Nurul Islam Hasibbdnews24.com
Published : 11 Feb 2015, 05:46 PM
Updated : 11 Feb 2015, 05:55 PM

Authorities in Bangladesh have been struggling for the past 22 months to introduce a similar warning.

Pakistan’s health ministry on Wednesday said their warning would cover 85 percent of the cigarette pack on both sides from the current 40 percent.

The measure will make Pakistan only the third country in the world after Nepal and India to have enhanced pictorial health warning to 85 percent.

“If Pakistan can, why can’t we?” asked Taifur Rahman, Bangladesh coordinator of the US-based Campaign for Tobacco Free Kids.

He was one of the members of the committee that drafted the tobacco control law and its implementation rules.

The amended law was passed nearly two years ago in April 2013 with a provision that tobacco companies must print pictorial health warning covering 50 percent on both sides.

Pictorial warning on tobacco packs is regarded as the most effective means of communication with tobacco users.

Researches show a smoker looks at this picture at an average of 7,000 times a year.

Moreover, those who intend to start smoking are discouraged by the warning while it encourages many to quit the habit.

But Bangladesh, a country where more than 45 percent people smoke, could not put the provision into practice as the rules needed for implementation have not been finalised yet.

The law ministry took months to complete their vetting and recently sent those back to the health ministry which is known by the anti-tobacco campaigners as “a heaven” for tobacco industry lobbyists.

Tobacco multinationals dared to meet Health and Family Welfare Minister Mohammed Nasim even as the WHO’s convention, which Bangladesh has signed and ratified, does not allow such meeting.

The former health secretary MM Neazuddin also held meeting with them.

The minister later in August last year at a press briefing said being a public representative, he can meet anyone. “But I’ll act according to law”.

Lately, tobacco companies have appointed packaging firms to convince the health ministry that to print such pictorial warning, they need sophisticated machines to import.

After meeting the tobacco lobbyists and packaging companies, the health ministry set a 10-month deadline from the day of issuing the rules to implement the pictorial health warning.

It, however, still remained unclear when the rules will be finalised.

“We are in the worst situation,” CTFK Coordinator Rahman told bdnews24.com.

“Pakistan has showed how quickly pictorial health warning can be implemented.
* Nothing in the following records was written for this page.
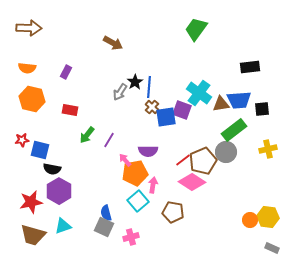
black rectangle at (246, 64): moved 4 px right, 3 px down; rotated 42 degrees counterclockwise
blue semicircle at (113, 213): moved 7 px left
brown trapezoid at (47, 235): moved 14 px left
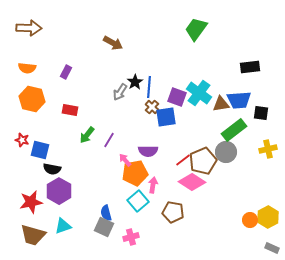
black square at (262, 109): moved 1 px left, 4 px down; rotated 14 degrees clockwise
purple square at (182, 110): moved 5 px left, 13 px up
red star at (22, 140): rotated 24 degrees clockwise
yellow hexagon at (268, 217): rotated 25 degrees clockwise
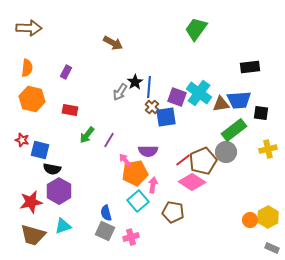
orange semicircle at (27, 68): rotated 90 degrees counterclockwise
gray square at (104, 227): moved 1 px right, 4 px down
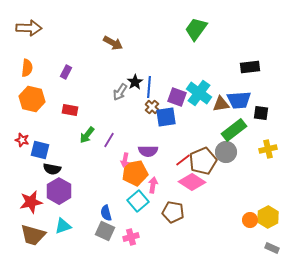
pink arrow at (125, 160): rotated 128 degrees counterclockwise
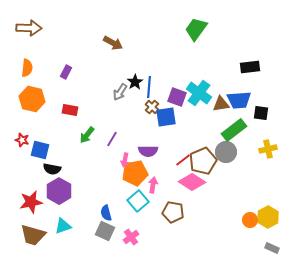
purple line at (109, 140): moved 3 px right, 1 px up
pink cross at (131, 237): rotated 21 degrees counterclockwise
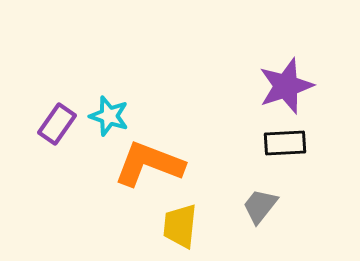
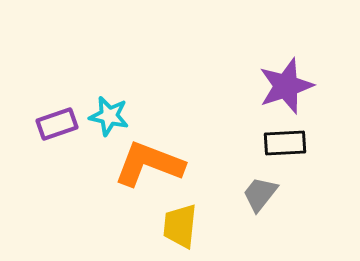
cyan star: rotated 6 degrees counterclockwise
purple rectangle: rotated 36 degrees clockwise
gray trapezoid: moved 12 px up
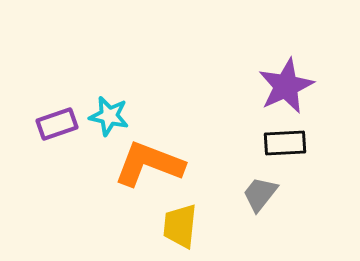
purple star: rotated 6 degrees counterclockwise
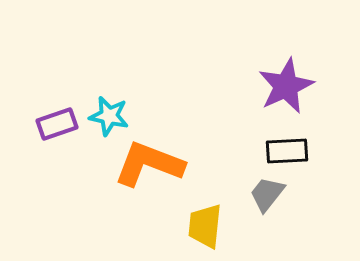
black rectangle: moved 2 px right, 8 px down
gray trapezoid: moved 7 px right
yellow trapezoid: moved 25 px right
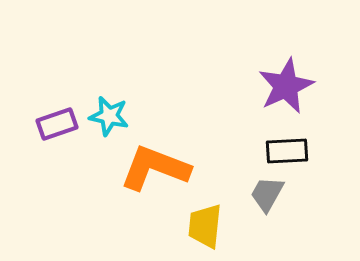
orange L-shape: moved 6 px right, 4 px down
gray trapezoid: rotated 9 degrees counterclockwise
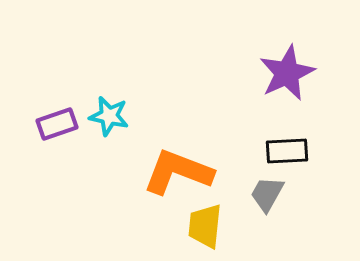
purple star: moved 1 px right, 13 px up
orange L-shape: moved 23 px right, 4 px down
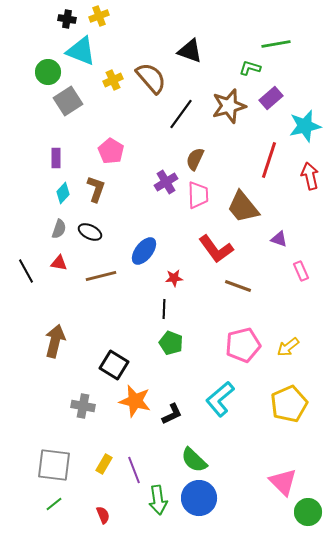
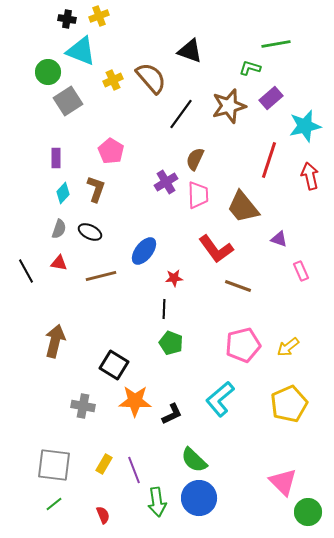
orange star at (135, 401): rotated 12 degrees counterclockwise
green arrow at (158, 500): moved 1 px left, 2 px down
It is frustrating that we are still struggling,” he said.

“In the initial draft we kept six months for implementation of the pictorial health warning from the day of issuing rules. But it was changed after the meeting with the packaging companies.”

“They presented a vague excuse that they don’t have such machines that print pictorial warning,” Rahman said.

“It is like any other printing work and everywhere in the world tobacco industries made the same excuse when a country talked about pictorial health warning. Finally they (industry) had to concede,” he said.

Tobacco use is a major cause of deaths in Bangladesh and other parts of the world.

WHO estimates 57,000 people die of tobacco-related illnesses each year in Bangladesh, while more than 300,000 suffer disabilities every year.

Introducing pictorial health warning is also an obligation for a country like Bangladesh that singed WHO convention, FCTC, on tobacco control.